—No
puedo creer lo que dices —afirmé, sorprendido por lo que mi compañera me
contaba acerca de la última conversación que había mantenido con mi jefa.
—Sánchez,
cuando fui a su despacho, para preguntarle si me encargaba de tu sección, tal
como me dijo que podía pasar, tuve esa conversación. Como te la he contado.
—¡Vaya!
—No podía evitar seguir sorprendido—. Entonces, ¿crees que me dirá algo?
—En
breve. Seguro. La tienes en el bolsillo —hizo una pausa—. Después de todo lo
que liaste, que siga confiando en ti es una suerte.
—¿Suerte?
—Bueno,
realmente es la consecuencia de ser tan bueno escribiendo —se sonrojó.
Percibí
la mezcla de timidez y vergüenza, pero no podía dedicarme a ella en ese
momento. Preferí acomodarme en la silla de la terraza en la que estábamos
tomando café, mi compañera y yo, y me recreé en sus palabras:
«Es
muy bueno. No puedo prescindir de él. Cuando escribe pone cachondo a todo el
que lo lee. Yo misma, después de leer alguno de sus artículos he tenido que
solucionar la excitación que sentía».
Mi
jefa reconociendo a mi compañera que, en más de una ocasión, se ha masturbado
pensando en mí. Cuando me lo contó no pude ser más feliz. Yo tenía razón, el
deseo existía por ambas partes, aunque entendiera que no podía manifestarlo
abiertamente.

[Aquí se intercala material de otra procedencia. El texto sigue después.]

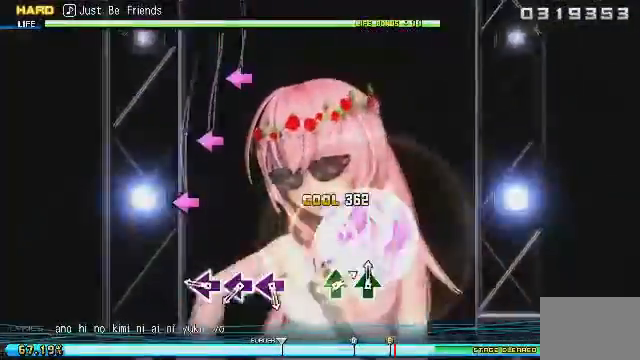
Gameplay with a controller (PlayStation layout); each line is a JSON object with the inputs held at the frame after it (dt_ms = milliseconds from this image to that frame). "events" lists button and stick changes between this image and that frame as [ms after this image, input, new state], when the widget could be followed in between. Not read: left_stick right_stick.
{"dt_ms": 500, "buttons": [], "events": [[42, "CROSS", "up"], [333, "DPAD_LEFT", "down"], [500, "DPAD_LEFT", "up"]]}
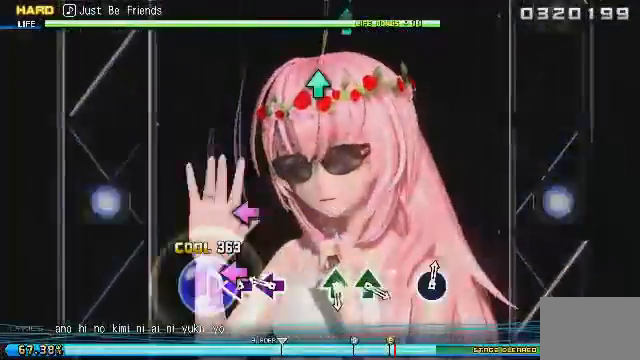
{"dt_ms": 500, "buttons": [], "events": [[42, "DPAD_LEFT", "down"], [250, "DPAD_LEFT", "up"], [375, "DPAD_LEFT", "down"], [458, "DPAD_LEFT", "up"]]}
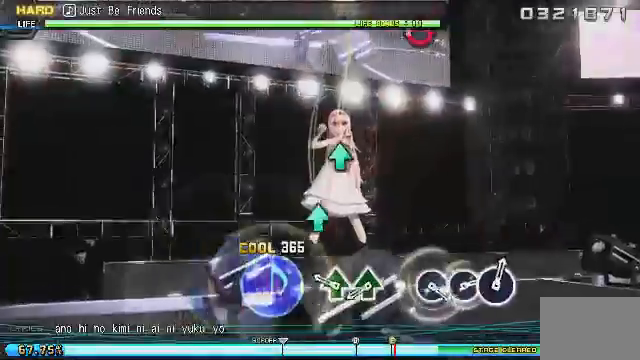
{"dt_ms": 500, "buttons": [], "events": [[333, "DPAD_UP", "down"], [375, "DPAD_UP", "up"]]}
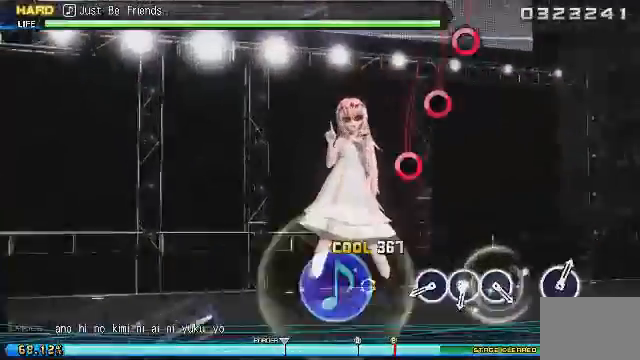
{"dt_ms": 500, "buttons": [], "events": [[42, "DPAD_UP", "down"], [167, "DPAD_UP", "up"]]}
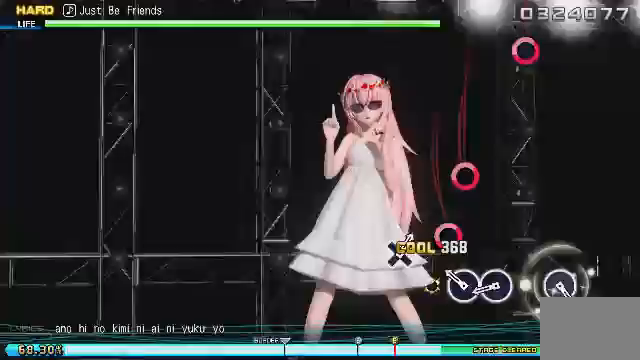
{"dt_ms": 500, "buttons": ["CIRCLE"], "events": [[42, "CIRCLE", "down"], [125, "CIRCLE", "up"], [250, "CIRCLE", "down"], [417, "CIRCLE", "up"], [500, "CIRCLE", "down"]]}
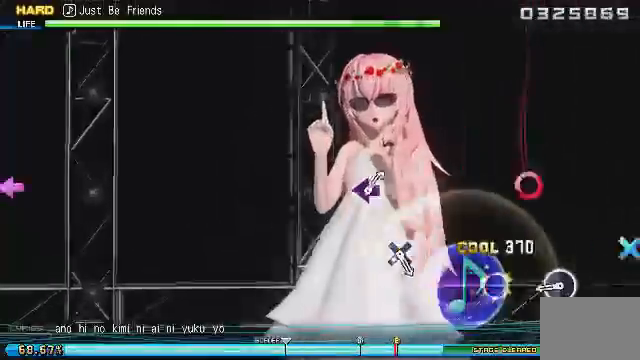
{"dt_ms": 500, "buttons": ["CIRCLE"], "events": [[125, "CIRCLE", "up"], [458, "CIRCLE", "down"]]}
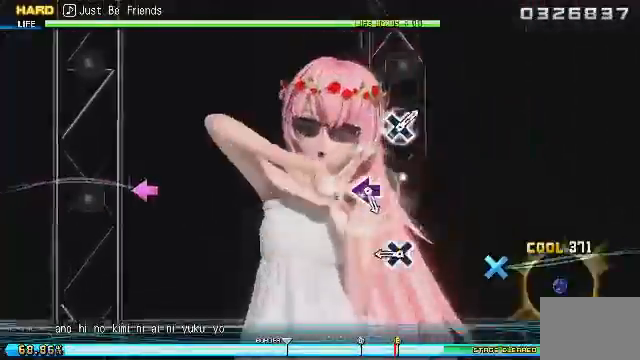
{"dt_ms": 500, "buttons": ["CROSS"], "events": [[83, "CIRCLE", "up"], [458, "CROSS", "down"]]}
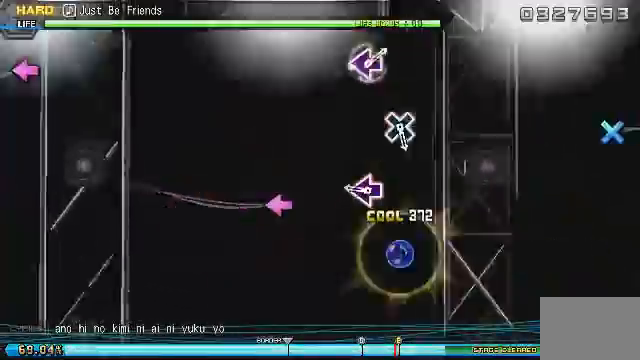
{"dt_ms": 500, "buttons": ["DPAD_LEFT"], "events": [[83, "CROSS", "up"], [375, "DPAD_LEFT", "down"]]}
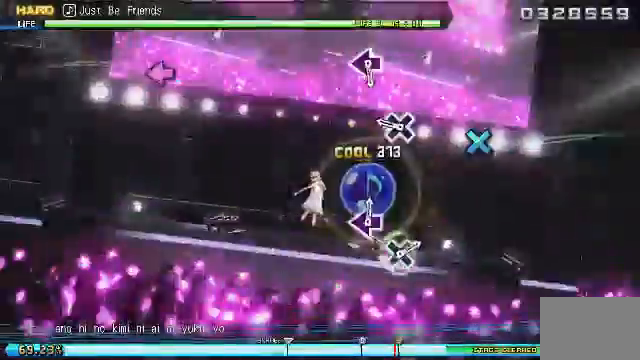
{"dt_ms": 500, "buttons": ["DPAD_LEFT"], "events": [[375, "CROSS", "down"], [458, "CROSS", "up"]]}
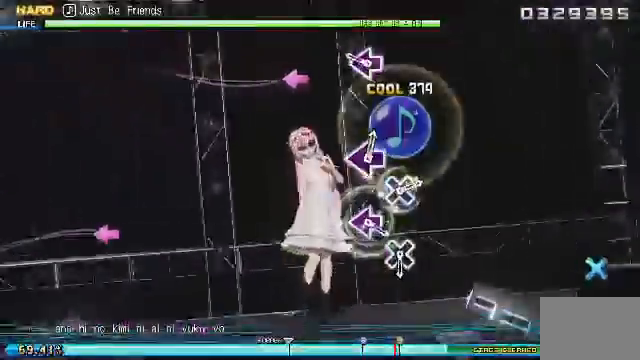
{"dt_ms": 500, "buttons": ["DPAD_LEFT"], "events": []}
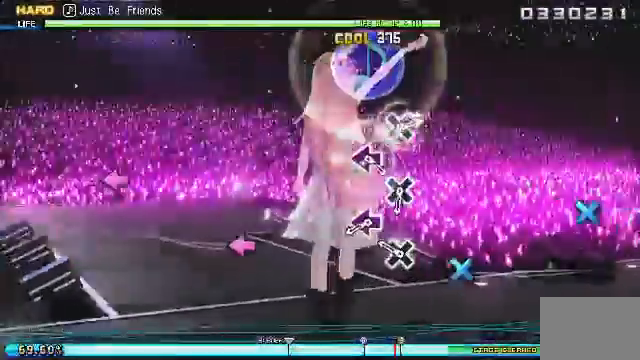
{"dt_ms": 500, "buttons": ["DPAD_LEFT"], "events": [[250, "CROSS", "down"], [292, "CROSS", "up"], [333, "CROSS", "down"], [458, "CROSS", "up"]]}
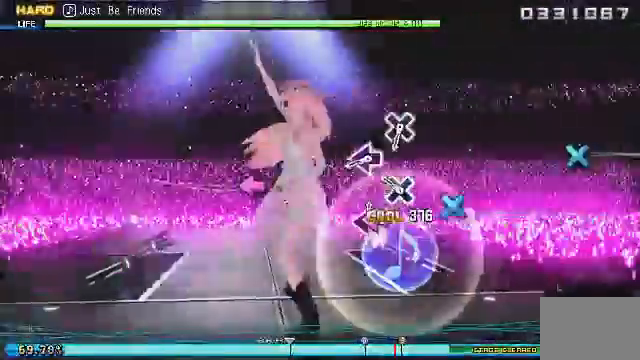
{"dt_ms": 500, "buttons": [], "events": [[333, "CROSS", "down"], [458, "CROSS", "up"], [500, "DPAD_LEFT", "up"]]}
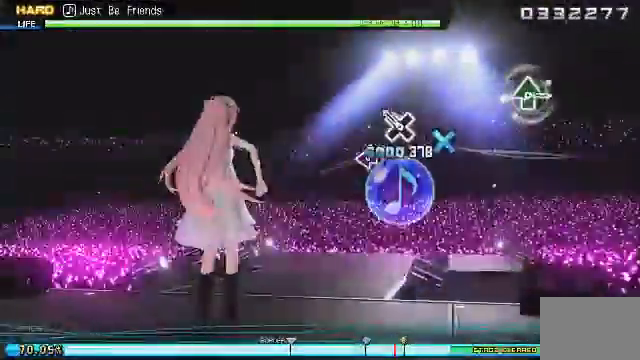
{"dt_ms": 500, "buttons": [], "events": [[83, "DPAD_LEFT", "down"], [250, "DPAD_LEFT", "up"], [292, "CROSS", "down"], [375, "CROSS", "up"]]}
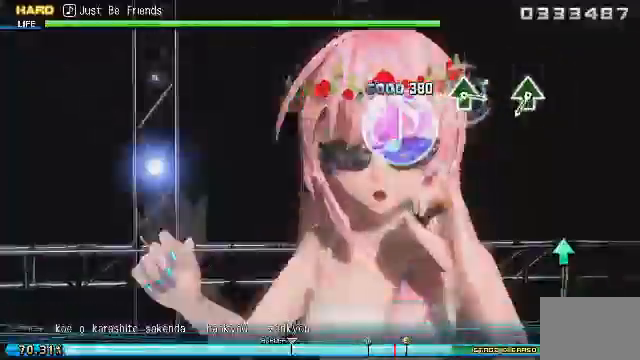
{"dt_ms": 500, "buttons": [], "events": []}
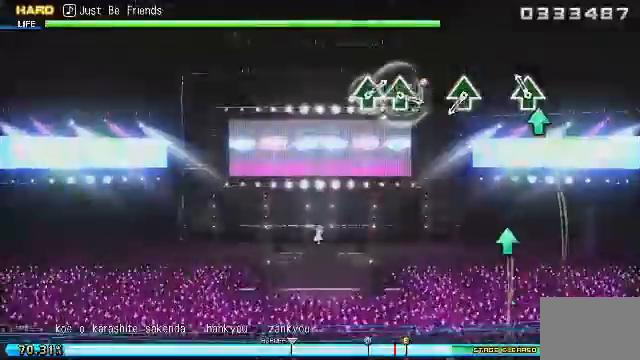
{"dt_ms": 500, "buttons": [], "events": [[125, "DPAD_UP", "down"], [292, "DPAD_UP", "up"]]}
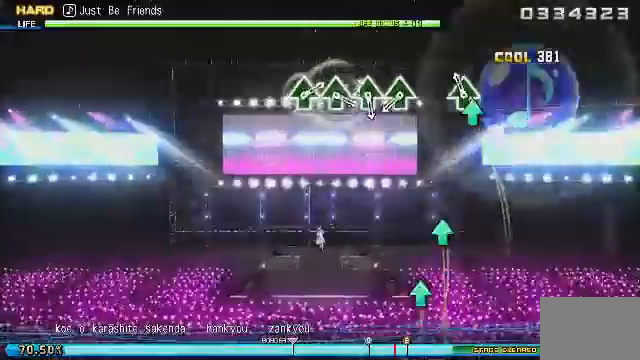
{"dt_ms": 500, "buttons": [], "events": []}
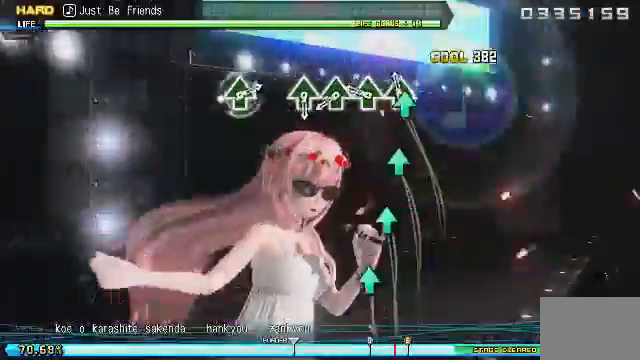
{"dt_ms": 500, "buttons": ["DPAD_UP"], "events": [[125, "DPAD_UP", "down"], [250, "DPAD_UP", "up"], [292, "DPAD_UP", "down"]]}
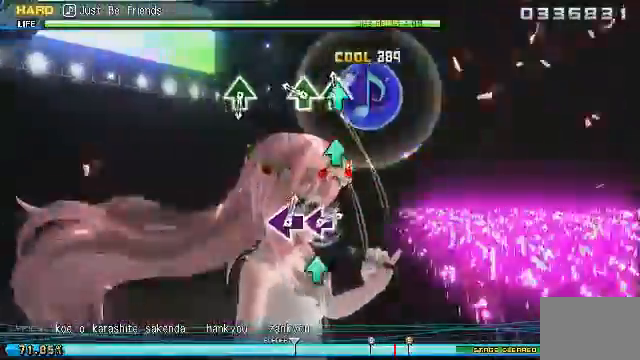
{"dt_ms": 1000, "buttons": ["DPAD_UP"]}
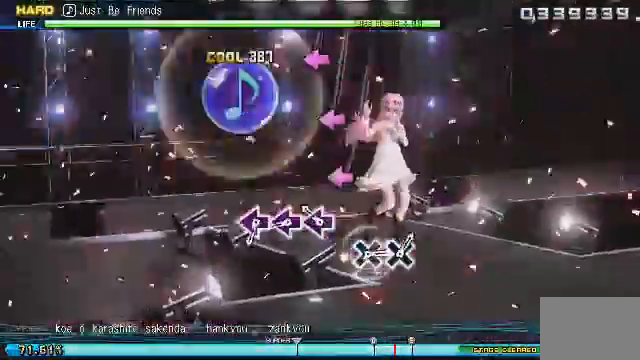
{"dt_ms": 500, "buttons": ["DPAD_LEFT"], "events": [[83, "DPAD_UP", "up"], [250, "DPAD_LEFT", "down"]]}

Yo, al fin y al cabo, solo era un becario a sus órdenes, si bien
se estaba abriendo una puerta muy interesante para mis intereses personales, y
sexuales, con ella.
Es
cierto que alguna de las soluciones que buscó para saciar su deseo no terminó
de gustarme:
«En
una ocasión solicité cita con mi masajista, un amigo muy especial, después de
leerle. Él podía solucionar mi necesidad. Mientras me masajeaba recordaba
alguna de las escenas que Sánchez había creado, y obtenido de esa mente tan
especial. Ese día, después del masaje, le eché un polvo brutal a mi masajista.
Créeme, fue increíble».
Con
todo, tampoco me iba a detener en estas pequeñeces. De momento no existía
ningún compromiso entre nosotros, y ambos actuábamos con la libertad de dejar
que nuestra sexualidad inundara a quien apareciera por nuestras vidas en el
momento exacto, cubriendo la necesidad concreta que no podíamos saciar juntos.
—Siempre
pensé que a ella le gusto —afirmé.
—No es
esa la conclusión que debes obtener de esta conversación —contradijo mi
compañera.
—¿Ah,
no? ¿Y cuando te contó que «me pone muy cerda ser la protagonista de las
fantasías de Sánchez»?
—Pero,
Sánchez, debes entender que…
No la
dejé continuar, y volví a mi mundo interior, en el que me dejé seducir
imaginando con qué tono de voz diría lo de ponerse muy cerda, la excitación que
habría sentido al comentarlo, y si había mojado las bragas a rememorarlo,
comprobando que era la reina de mis sueños. En fin…
¿Qué
sabría mi compañera de nuestra historia? La relación entre nosotros era tan
especial, no era comprensible para los demás. Y menos ahora que ella, al fin,
dejaba la puerta abierta. Esa puerta que tanto deseaba alcanzar, dejando atrás
las fantasías y sueños y comenzando una aventura real con ella, con mi jefa.